### Problem:
Retype, word for word, every line of the records below starting at the one that contains "191 462 2.18" and ending at the one that contains "482 272 9.81"; include both of those lines and nothing more.

[Given records — start]

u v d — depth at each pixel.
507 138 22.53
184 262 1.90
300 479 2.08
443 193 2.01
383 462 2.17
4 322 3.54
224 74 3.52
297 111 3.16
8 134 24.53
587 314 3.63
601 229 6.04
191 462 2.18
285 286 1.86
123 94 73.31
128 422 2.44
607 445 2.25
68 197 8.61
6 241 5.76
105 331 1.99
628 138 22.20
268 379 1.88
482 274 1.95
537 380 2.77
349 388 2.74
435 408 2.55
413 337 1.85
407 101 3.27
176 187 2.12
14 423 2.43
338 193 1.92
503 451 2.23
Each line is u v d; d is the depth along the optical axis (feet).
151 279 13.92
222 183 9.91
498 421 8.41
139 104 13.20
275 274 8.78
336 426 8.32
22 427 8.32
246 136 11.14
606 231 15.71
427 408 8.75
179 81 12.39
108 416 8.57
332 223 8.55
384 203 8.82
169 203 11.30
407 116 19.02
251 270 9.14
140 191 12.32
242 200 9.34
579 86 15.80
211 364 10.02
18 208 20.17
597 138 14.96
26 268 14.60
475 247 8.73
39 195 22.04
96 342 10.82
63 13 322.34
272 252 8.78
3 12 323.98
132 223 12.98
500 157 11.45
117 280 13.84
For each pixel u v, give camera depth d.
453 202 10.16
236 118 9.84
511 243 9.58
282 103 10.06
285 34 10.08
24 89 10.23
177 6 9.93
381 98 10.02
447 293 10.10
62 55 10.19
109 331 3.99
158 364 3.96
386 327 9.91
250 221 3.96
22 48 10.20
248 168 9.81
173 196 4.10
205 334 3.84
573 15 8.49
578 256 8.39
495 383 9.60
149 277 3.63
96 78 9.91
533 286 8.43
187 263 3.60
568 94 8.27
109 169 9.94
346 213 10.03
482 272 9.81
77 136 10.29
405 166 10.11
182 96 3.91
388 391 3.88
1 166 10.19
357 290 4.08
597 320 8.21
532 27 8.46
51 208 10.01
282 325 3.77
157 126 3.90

[Given records — finish]

### Solution:
191 462 2.18
285 286 1.86
123 94 73.31
128 422 2.44
607 445 2.25
68 197 8.61
6 241 5.76
105 331 1.99
628 138 22.20
268 379 1.88
482 274 1.95
537 380 2.77
349 388 2.74
435 408 2.55
413 337 1.85
407 101 3.27
176 187 2.12
14 423 2.43
338 193 1.92
503 451 2.23
Each line is u v d; d is the depth along the optical axis (feet).
151 279 13.92
222 183 9.91
498 421 8.41
139 104 13.20
275 274 8.78
336 426 8.32
22 427 8.32
246 136 11.14
606 231 15.71
427 408 8.75
179 81 12.39
108 416 8.57
332 223 8.55
384 203 8.82
169 203 11.30
407 116 19.02
251 270 9.14
140 191 12.32
242 200 9.34
579 86 15.80
211 364 10.02
18 208 20.17
597 138 14.96
26 268 14.60
475 247 8.73
39 195 22.04
96 342 10.82
63 13 322.34
272 252 8.78
3 12 323.98
132 223 12.98
500 157 11.45
117 280 13.84
For each pixel u v, give camera depth d.
453 202 10.16
236 118 9.84
511 243 9.58
282 103 10.06
285 34 10.08
24 89 10.23
177 6 9.93
381 98 10.02
447 293 10.10
62 55 10.19
109 331 3.99
158 364 3.96
386 327 9.91
250 221 3.96
22 48 10.20
248 168 9.81
173 196 4.10
205 334 3.84
573 15 8.49
578 256 8.39
495 383 9.60
149 277 3.63
96 78 9.91
533 286 8.43
187 263 3.60
568 94 8.27
109 169 9.94
346 213 10.03
482 272 9.81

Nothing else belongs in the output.